The FarmerCitizenMovement (BBB) party pulled off a stunning upset in the nation’s provincial elections earlier this month. Many voters were disgusted at their political leaders and their blind devotion to the green dictates of the European Union.
The state was prepared to close thousands of Dutch farms, by force if necessary, to comply with the edicts.
The TRUTH about the Dutch farmers🇳🇱🚜
The state wants to SEIZE their farms to meet new climate goals.
Farmers are at the forefront standing up against the globalist agenda.
That's why the elites hate them.
RETWEET if you support the farmers👇https://t.co/mUJl1qQ1TN
— PeterSweden (@PeterSweden7) March 19, 2023
That plan is presumably on the backburner after the BBB became the largest party in the upper house of parliament. The party only came into existence in 2019 to protest draconian measures by the government to slash nitrogen emissions.
The government intended to buy out thousands of farms and dramatically cut the number of livestock.
Though it began as a rural movement centered on the country’s significant agricultural industry, its appeal rapidly spread across the nation. Last week’s election saw the highest voter turnout in years.
Heerma admitted the green agenda must change. “There is a new reality,” he said, “and the government has to relate to that.”

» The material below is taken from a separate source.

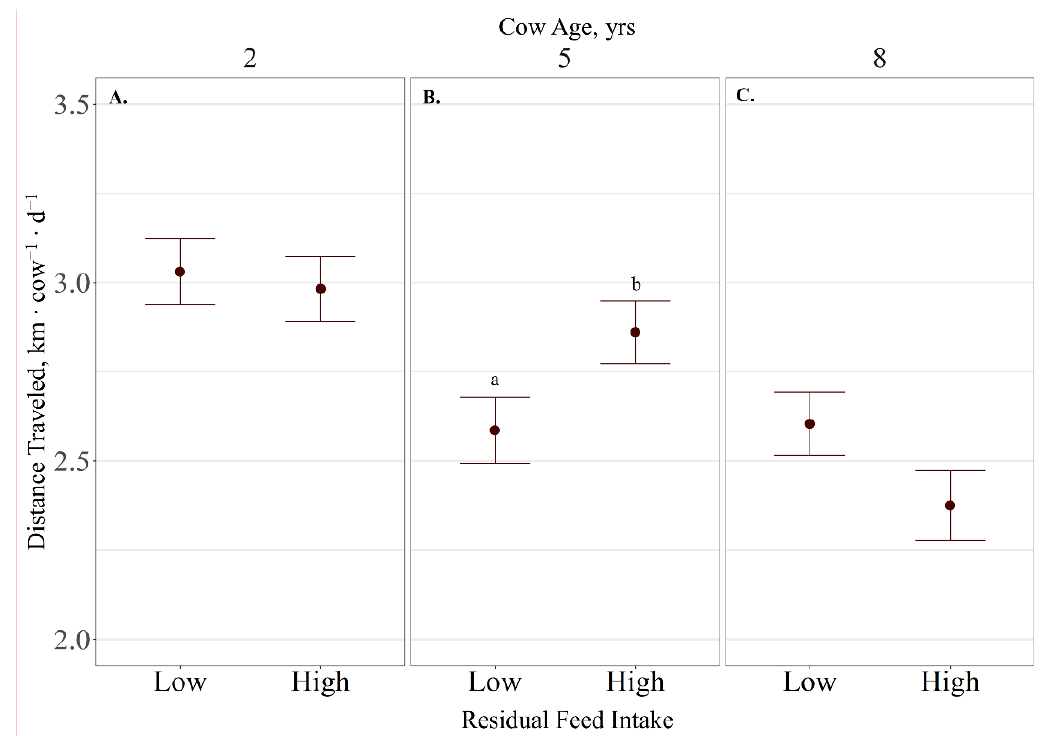
Figure 5. Influence of residual feed intake × cow age ( A – C ; p = 0.02) on average distance traveled expressed as km cow − 1 · d − 1 ± SE) by cattle grazing dormant northern mixed-grass prairie in 2018/2019 and 2019/2020 at the Northern Agriculture Research Center’s Thackeray Ranch, Havre, MT, USA. Means lacking common letters (a, b) differ ( p < 0.05). Herd-level grazing resource utilization for cattle on dormant rangeland forage was not impacted by aspect ( 𝛽̅(cid:4632) North = 0.02 ± 0.01; 𝛽̅(cid:4632) South = − 0.01 ± 0.01; 𝛽̅(cid:4632) East = − 0.02 ± 0.02; 𝛽̅(cid:4632) West = − 0.01 ± 0.02), elevation ( 𝛽̅(cid:4632) = 0.07 ± 0.37), distance to supplement ( 𝛽̅(cid:4632) = − 0.37 ± 0.51), distance to water ( 𝛽̅(cid:4632) = 0.04 ± 0.44), or terrain ruggedness ( 𝛽̅(cid:4632) = − 0.06 ± 0.03; Figure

Some within the coalition government reject the notion that an adjustment in priorities is a must. Democrats 66, a rival party to the BBB, insisted that the goals to close numerous farms and institute changes that will make others unprofitable must be met.
D66 leader Jan Paternotte said, “We clearly stated before the elections what we think is necessary to solve the nitrogen crisis and we still think so. The plan to forcibly close farms, Paternotte declared, must “go on.”
It is still likely there will be nitrogen cuts in the Netherlands, and some may harm farmers who already face an uncertain future.
Dutch farmers are already struggling with inflation pushing the prices of fuel and fertilizer higher, and radicals’ plans to shut them down was the last straw. This anti-globalist movement is a breath of fresh air in the EU, which until now has been dominated by oppressive environmental initiatives.